Elon Musk, Bill Gates and other researchers call for a pause in the AI race
(ORDO NEWS) — Prominent technology leaders are urging AI creators to stop preparing the most powerful AI systems for at least six months. Experts cite “serious risks to society and humanity.”
Elon Musk, Bill Gates and Apple co-founder Steve Wozniak signed the letter, which was then published by the Future of Life Institute, a non-profit organization backed by Musk.
The letter comes after OpenAI announced an even more powerful version of GPT-4, which underpins the popular AI chatbot tool, ChatGPT.
The technology has already been demonstrated in drafting lawsuits, passing standardized exams, and creating a working website from a hand-drawn sketch.
The letter, which was also signed by OpenAI’s CEO, said the pause should extend to AI systems “more powerful than GPT-4”.
It also said that independent experts should use the proposed pause to jointly develop and implement a set of common protocols for AI tools that are secure.
“Advanced AI could represent a profound change in the history of life on Earth and should be planned and managed with commensurate care and resources,” the letter said.
“Unfortunately, this level of planning and management is not happening, although in recent months the AI labs have become embroiled in an uncontrolled race to develop and implement ever more powerful digital minds that no one, not even their creators, can understand, predict or reliably control.”
If a pause is not established soon, then governments should intervene and impose a moratorium, the letter said.
The wave of public attention towards ChatGPT late last year helped reignite the race among tech companies to develop and implement similar AI tools in their products.
OpenAI, Microsoft and Google are leading the race, but IBM, Amazon, Baidu and Tencent are also actively working on similar technologies.
Artificial intelligence experts are increasingly concerned about the potential of AI tools to generate biased responses , the ability to spread disinformation, and the impact on consumer privacy.
These tools have also raised questions about how AI can replace some professions, allow students to cheat, and change our relationship with technology.
ABI Research analyst Lian Ji-soo said the letter shows real concerns among technology leaders about the unregulated use of AI technology.

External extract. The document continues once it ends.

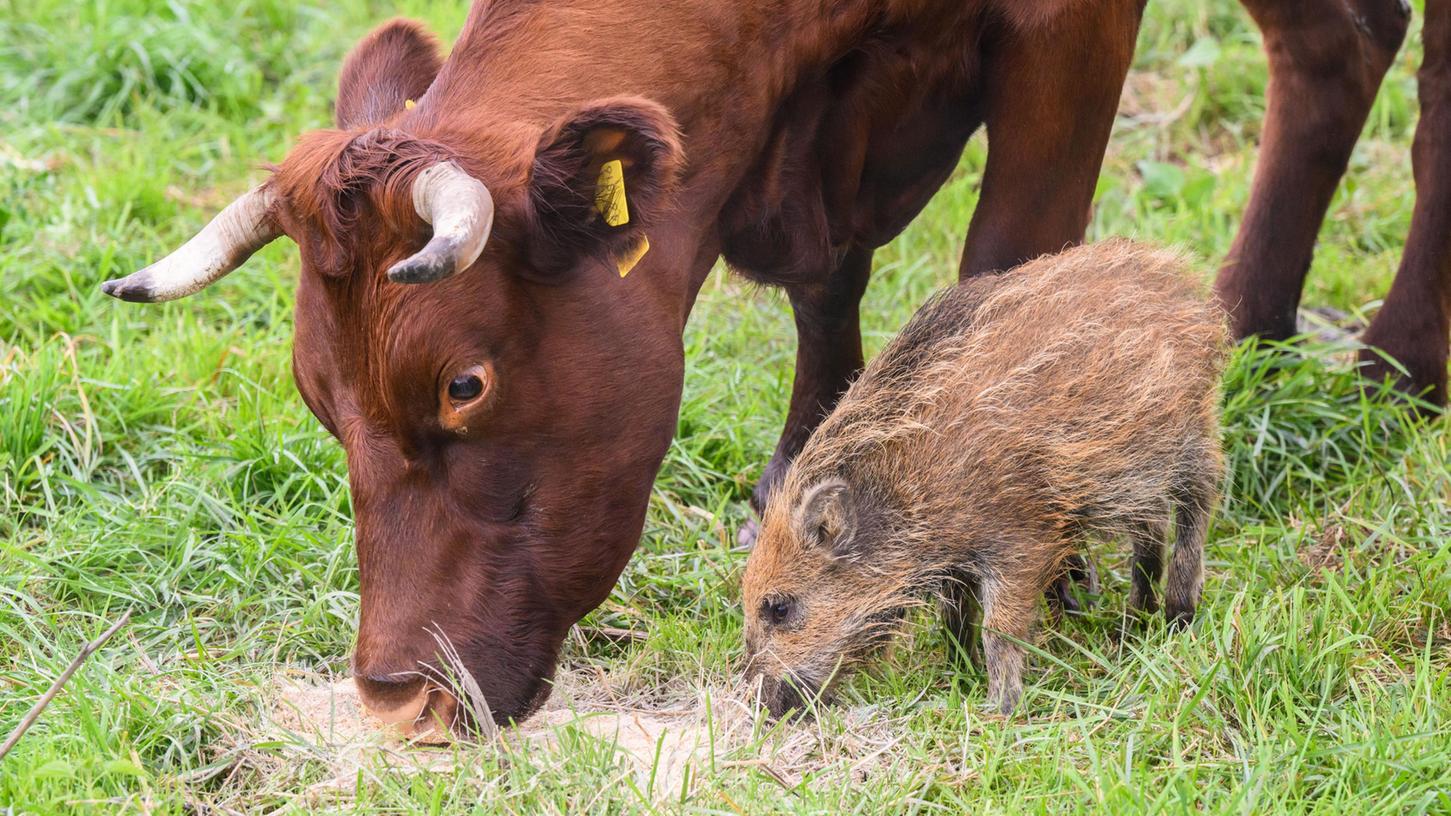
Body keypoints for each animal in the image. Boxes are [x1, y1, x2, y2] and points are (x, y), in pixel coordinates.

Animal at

However, he called parts of the petition “ridiculous”, including a request for a break in AI development after GPT-4. He said it would help some of the people who signed the letter to maintain their dominance in the field.
“Corporate ambition and the desire for dominance often win out over ethical considerations,” Su said.
“I wouldn’t be surprised if these organizations are already testing something more advanced than ChatGPT or [Google] Bard while we’re talking about it.”